*** TEXT PASSAGE ***
The toponymy of the Canadian province of Nova Scotia derives from a variety of distinct linguistic origins. Toponyms in the province are significantly influenced by French and English settlement, and many come from the language of the Mi'kmaq, the Indigenous inhabitants of the province. Spanish, Portuguese, Basque, Scottish, German, and American toponyms can also be found in Nova Scotia, albeit to a lesser degree.

Two major studies have laid the foundations for the study of toponymy in Nova Scotia: Thomas J. Brown's 1922 book Place-Names of the Province of Nova Scotia was the first, and it remained the only work of its kind until the Public Archives of Nova Scotia published Place-Names and Places of Nova Scotia in 1967.

==Background==

Compared to other provinces in the region, the study of toponymy in Nova Scotia has progressed very slowly. There have been two studies exclusively dedicated to the province's toponyms, the first of which was Place-Names of the Province of Nova Scotia by Thomas J. Brown, published in 1922. The Public Archives of Nova Scotia published Place-Names and Places of Nova Scotia with an introduction by Charles Bruce Fergusson in 1967, which remains the most comprehensive work on the topic. The 1967 study was developed as a special project to celebrate the Canadian Centennial; it contains over 2,300 locations, each with a description of varying length from four or five sentences to several pages. The descriptions discuss the origin of each name, as well as a brief account of the location's history.

In 1960, the journal Onomastica released a special volume on Nova Scotian toponyms with an essay by Robert Dawson. More recent scholarship includes the 502-page Place Names of Atlantic Canada (1996) by William B. Hamilton, professor emeritus at Mount Allison University's social sciences faculty, which includes a chapter on Nova Scotia. Hamilton previously chaired the Toponymic Research Committee of the Canadian Permanent Collection on Geographical Names.

Travel literature, as well as works on general history of the region, also serve as a valuable resource for understanding the place-names of Nova Scotia. The two-volume History of Nova Scotia (1829) by Thomas Chandler Haliburton provides an account of the cultural influences impacting place-names during settlement of the province. Western and Eastern Rambles: Travel Sketches of Nova Scotia (1973), a collection of essays by Joseph Howe published in the Novascotian in the 1830s, informs on place-names in the province during that time.

==Origins==
===French===
Acadian French toponyms are plentiful in Nova Scotia, especially in areas populated by the French-speaking descendants of Acadian settlers. The "French Shore" of Nova Scotia encompasses communities such as Belliveau Cove, Comeauville, Mavillette, Saulnierville, Mochelle, Grosses Coques, Belleisle, and Lac la Rose; all situated between Yarmouth and Digby. French toponyms can be found all across the province, as far as Cape Breton. These include Mahone Bay, Dauphinee Mountain, Boutiliers Cove, and Marie Joseph, all of which are indicative of Acadian settlement.

Communities such as Port La Tour and Lake Rossignol are named after individual Acadian settlers. Noël Doiron, a leader of the Acadians, is the namesake of several communities in Hants County including Noel, Noel Shore, East Noel, Noel Road, and North Noel Road. Two of Nova Scotia's earliest settlements were LaHave River and Petite Rivière, located on the South Shore. Louisbourg, named for King Louis XIV, was the site of an 18th-century French fortress.
*** End of TEXT PASSAGE ***
# PROBLEM DETAILS
Answer these questions about the Nova Scotia place-names text:
1. In what year did the Public Archives of Nova Scotia publish Place-Names and Places of Nova Scotia?
2. How many pages long is William B. Hamilton's Place Names of Atlantic Canada?
3. Whom are Noel, Noel Shore, and East Noel named after?
*** SOURCE DATA ***
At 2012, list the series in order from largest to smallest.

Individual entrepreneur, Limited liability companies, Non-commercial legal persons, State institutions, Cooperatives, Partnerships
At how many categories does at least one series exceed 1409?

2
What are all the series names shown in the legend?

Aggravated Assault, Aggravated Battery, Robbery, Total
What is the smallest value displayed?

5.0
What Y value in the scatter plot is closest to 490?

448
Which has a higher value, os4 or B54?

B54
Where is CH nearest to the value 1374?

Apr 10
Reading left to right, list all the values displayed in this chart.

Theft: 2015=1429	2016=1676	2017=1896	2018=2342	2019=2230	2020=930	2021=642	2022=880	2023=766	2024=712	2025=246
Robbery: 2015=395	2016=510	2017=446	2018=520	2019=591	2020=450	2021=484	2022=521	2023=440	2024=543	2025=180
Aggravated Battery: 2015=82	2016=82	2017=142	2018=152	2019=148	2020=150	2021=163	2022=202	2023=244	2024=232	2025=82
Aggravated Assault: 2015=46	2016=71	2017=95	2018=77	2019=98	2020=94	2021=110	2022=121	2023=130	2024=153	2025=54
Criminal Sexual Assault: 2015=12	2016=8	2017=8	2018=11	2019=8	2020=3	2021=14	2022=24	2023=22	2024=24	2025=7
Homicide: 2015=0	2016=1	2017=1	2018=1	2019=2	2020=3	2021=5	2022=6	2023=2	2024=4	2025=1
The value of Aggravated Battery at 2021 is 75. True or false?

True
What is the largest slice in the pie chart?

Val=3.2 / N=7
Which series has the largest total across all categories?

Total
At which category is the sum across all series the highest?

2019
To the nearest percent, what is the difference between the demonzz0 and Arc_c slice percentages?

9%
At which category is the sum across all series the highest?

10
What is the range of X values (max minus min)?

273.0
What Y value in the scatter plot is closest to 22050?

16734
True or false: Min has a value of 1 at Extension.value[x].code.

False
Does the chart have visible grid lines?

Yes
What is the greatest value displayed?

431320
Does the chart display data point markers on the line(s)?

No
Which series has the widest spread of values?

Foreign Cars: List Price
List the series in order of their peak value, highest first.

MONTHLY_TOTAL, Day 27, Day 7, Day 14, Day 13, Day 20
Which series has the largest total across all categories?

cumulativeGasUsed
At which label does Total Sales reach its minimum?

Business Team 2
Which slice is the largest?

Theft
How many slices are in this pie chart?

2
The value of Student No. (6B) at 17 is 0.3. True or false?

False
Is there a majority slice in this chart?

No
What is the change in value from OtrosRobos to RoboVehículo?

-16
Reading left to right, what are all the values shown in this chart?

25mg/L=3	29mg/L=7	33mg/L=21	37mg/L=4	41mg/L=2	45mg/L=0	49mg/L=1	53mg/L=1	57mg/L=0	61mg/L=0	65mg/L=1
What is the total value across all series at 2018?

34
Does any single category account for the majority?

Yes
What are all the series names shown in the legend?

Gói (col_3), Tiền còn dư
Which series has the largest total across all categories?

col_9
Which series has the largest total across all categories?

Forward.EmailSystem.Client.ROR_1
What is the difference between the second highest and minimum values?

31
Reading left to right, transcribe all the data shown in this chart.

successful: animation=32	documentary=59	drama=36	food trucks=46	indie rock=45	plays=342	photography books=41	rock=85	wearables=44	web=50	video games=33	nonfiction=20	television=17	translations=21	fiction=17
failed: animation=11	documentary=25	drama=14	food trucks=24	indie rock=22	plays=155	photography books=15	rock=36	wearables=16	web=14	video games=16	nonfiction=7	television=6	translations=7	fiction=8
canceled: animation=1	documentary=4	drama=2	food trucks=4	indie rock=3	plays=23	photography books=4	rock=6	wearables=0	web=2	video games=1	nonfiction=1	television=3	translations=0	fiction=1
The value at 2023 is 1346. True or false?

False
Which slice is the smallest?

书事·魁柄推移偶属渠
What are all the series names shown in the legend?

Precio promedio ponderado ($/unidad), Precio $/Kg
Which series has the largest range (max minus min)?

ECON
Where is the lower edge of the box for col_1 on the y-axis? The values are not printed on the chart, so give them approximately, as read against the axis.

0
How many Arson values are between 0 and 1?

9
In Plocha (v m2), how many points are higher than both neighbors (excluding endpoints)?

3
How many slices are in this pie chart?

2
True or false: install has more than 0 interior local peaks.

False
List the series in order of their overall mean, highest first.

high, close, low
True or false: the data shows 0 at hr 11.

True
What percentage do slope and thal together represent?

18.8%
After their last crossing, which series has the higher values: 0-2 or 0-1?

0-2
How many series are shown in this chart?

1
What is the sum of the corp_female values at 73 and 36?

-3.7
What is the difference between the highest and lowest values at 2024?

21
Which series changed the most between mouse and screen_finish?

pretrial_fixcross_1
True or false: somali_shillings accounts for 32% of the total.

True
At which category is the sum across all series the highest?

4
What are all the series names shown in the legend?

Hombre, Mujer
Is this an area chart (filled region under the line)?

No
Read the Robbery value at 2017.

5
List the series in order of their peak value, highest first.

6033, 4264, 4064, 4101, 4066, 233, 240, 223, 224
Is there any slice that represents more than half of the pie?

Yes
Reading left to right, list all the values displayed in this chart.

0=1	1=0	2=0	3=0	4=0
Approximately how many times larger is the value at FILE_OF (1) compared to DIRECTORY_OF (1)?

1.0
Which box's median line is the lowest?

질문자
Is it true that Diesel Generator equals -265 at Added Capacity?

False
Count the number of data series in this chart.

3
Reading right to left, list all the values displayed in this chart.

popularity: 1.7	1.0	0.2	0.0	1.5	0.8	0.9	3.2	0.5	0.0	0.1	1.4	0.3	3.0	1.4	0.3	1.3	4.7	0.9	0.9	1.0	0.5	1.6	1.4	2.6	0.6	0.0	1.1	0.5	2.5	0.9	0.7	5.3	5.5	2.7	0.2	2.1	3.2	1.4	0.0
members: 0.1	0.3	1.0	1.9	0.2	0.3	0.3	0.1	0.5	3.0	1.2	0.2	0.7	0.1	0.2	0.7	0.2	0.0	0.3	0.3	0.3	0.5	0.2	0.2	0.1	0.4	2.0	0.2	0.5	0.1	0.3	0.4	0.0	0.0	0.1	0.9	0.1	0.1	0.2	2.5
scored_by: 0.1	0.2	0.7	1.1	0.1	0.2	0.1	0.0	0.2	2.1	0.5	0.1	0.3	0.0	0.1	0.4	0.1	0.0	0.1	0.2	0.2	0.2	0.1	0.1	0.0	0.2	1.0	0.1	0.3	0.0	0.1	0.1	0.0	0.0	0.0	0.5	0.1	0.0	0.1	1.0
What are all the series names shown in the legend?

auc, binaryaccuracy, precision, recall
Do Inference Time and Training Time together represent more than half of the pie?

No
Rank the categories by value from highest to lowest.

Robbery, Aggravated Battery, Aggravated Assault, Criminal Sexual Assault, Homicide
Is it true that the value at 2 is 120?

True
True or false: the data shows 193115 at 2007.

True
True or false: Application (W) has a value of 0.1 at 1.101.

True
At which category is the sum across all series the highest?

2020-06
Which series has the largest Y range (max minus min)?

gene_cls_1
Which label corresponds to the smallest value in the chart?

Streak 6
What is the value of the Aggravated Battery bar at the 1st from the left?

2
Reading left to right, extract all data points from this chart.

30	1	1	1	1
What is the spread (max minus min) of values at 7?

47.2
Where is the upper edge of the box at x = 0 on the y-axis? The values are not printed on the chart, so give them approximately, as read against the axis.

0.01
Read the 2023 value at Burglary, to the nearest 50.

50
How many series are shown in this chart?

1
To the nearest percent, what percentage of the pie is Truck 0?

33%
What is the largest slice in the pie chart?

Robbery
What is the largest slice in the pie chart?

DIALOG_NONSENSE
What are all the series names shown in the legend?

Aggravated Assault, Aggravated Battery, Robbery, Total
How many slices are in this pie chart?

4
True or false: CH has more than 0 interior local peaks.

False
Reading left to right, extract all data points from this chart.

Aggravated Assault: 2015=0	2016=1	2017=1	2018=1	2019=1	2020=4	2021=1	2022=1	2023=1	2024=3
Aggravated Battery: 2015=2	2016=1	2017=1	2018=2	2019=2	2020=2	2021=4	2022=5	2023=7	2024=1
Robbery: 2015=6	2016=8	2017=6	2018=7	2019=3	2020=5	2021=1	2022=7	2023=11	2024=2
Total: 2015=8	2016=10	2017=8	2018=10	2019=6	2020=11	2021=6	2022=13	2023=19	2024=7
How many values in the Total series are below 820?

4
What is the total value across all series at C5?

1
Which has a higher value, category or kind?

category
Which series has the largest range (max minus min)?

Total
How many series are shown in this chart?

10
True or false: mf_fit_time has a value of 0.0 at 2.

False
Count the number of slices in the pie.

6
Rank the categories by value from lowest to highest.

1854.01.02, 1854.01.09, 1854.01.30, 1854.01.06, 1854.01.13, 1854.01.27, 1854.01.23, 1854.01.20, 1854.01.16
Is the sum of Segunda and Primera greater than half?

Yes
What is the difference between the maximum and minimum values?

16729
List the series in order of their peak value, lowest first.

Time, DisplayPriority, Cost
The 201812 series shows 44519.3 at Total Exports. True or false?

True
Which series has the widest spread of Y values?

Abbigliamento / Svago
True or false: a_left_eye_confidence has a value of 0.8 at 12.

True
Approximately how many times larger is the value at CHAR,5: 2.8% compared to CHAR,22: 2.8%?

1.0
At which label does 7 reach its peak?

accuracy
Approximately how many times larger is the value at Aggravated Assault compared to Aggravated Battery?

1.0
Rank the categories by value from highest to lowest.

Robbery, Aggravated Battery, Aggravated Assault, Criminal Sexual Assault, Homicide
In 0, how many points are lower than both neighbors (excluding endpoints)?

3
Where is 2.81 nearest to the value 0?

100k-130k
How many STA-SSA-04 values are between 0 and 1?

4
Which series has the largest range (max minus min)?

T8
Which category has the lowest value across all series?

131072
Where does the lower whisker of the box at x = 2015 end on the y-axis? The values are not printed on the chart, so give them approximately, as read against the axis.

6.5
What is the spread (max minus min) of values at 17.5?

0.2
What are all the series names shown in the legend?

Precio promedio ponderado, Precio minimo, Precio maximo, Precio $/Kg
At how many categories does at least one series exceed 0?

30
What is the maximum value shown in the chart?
*** End of SOURCE DATA ***
# ANSWER SPACE
1. 1967
2. 502 pages
3. Noël Doiron, a leader of the Acadians